Free tax-filing service draws most hits on IRS Web site

Free File seems to succeed in its first week

January 25, 2003|By Eileen Ambrose | Eileen Ambrose,SUN STAFF

In its first week, the Internal Revenue Service's free electronic filing service has experienced heavy online traffic, making it the agency's most popular Web page.

Free File, a partnership between the IRS and 17 tax preparer companies, offers free tax preparation and electronic filing to those who meet certain criteria. About 18 percent of the 3.5 million visits to the IRS Web site in the past week were to the Free File section, according to an IRS official.

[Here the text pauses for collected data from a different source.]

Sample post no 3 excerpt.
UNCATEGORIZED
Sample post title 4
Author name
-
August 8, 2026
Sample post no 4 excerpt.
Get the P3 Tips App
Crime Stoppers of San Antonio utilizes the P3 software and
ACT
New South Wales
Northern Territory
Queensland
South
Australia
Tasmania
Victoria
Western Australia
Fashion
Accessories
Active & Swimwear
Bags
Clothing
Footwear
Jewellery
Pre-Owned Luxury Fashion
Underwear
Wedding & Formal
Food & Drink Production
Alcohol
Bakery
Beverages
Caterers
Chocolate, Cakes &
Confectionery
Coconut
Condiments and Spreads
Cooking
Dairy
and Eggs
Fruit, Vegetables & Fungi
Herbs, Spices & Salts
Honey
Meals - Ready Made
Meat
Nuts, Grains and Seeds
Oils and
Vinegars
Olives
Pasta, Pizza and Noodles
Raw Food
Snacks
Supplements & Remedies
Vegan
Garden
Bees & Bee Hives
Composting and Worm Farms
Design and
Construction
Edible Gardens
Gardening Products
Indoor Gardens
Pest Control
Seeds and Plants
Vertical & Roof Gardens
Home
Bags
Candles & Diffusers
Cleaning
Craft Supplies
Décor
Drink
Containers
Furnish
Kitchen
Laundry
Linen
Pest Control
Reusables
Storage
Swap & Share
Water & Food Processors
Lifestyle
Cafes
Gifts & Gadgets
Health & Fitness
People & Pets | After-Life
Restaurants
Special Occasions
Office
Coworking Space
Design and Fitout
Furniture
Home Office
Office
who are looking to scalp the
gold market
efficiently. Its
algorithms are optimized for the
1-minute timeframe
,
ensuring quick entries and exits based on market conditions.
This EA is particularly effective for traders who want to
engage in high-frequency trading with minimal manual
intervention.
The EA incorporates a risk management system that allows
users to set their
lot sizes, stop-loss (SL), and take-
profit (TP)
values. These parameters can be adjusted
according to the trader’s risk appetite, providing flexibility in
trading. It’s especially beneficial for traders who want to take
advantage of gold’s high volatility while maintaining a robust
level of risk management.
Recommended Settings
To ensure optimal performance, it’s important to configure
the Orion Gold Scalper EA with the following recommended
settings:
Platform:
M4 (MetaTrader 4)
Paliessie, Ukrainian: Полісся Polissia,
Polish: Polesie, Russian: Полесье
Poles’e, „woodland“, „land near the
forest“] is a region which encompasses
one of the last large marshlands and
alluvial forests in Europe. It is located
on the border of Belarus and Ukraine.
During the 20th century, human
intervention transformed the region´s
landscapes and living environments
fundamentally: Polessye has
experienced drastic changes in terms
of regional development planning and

Under a three-year agreement, the companies are providing the free service in exchange for the IRS not offering a competing service, said Terry Lutes, director of electronic tax administration for the IRS. The companies also hope that some customers may someday become paying clients, he said.

More preparers may be added.

The system allows taxpayers to plug their financial information into a preparer's software program, which calculates their taxes and files the return.

Participating preparers are posted on the agency's Web site,, although not all the companies were available during the first week. Some "had issues in testing," and sometimes sites must be taken down to correct a problem, Lutes said.

"This is the kind of thing that occurs in the first couple of weeks of the filing season," he said. "It's part of having to release whole new software each year."

Each preparer sets its own criteria for eligibility. Altogether, at least 60 percent of all filers, or 78 million, would be eligible, including more than 1.6 million Marylanders.

Many preparers are targeting lower-income households for the free service. However, those with income of $100,0000 or more, age 50 or older, or age 20 and younger are eligible for free filing with at least one preparer. All taxpayers in Arizona, Georgia, Michigan, Wisconsin, New York and Illinois are also eligible for free filing.

H&R Block, for example, offers the free service for those with adjusted gross income of $28,000 or less, which based on 2001 tax filings, would be about half of returns filed, said a spokesman for the preparer, Tom Linafelt in Kansas City, Mo.

While not divulging the number of clients served, Linafelt said Free File has "exceeded our expectations." Taxpayers benefit, he said, plus "we are getting exposure to this group of taxpayers who otherwise would not come in contact with the H&R brand."

Lutes said the IRS saves more than $1 in direct processing costs for each return filed electronically.

Last year, the agency had "a couple hundred people" dealing with electronically filed returns. "We had tens of thousands of people to process the other 85 million. It's clearly a savings for us," Lutes said.

For taxpayers, the advantages of filing online include fewer errors, quicker refunds, and an acknowledgement within 48 hours that their return has been received, Lutes said.

The IRS started electronic filing in 1986 with 25,000 returns filed in three Midwestern cities. Last year, nearly 47 million out of 132 million returns were filed electronically.

The IRS expects 54 million returns to be filed online this year, about 40 percent of filers, Lutes said. The goal is to have 80 percent of taxpayers filing electronically by 2007.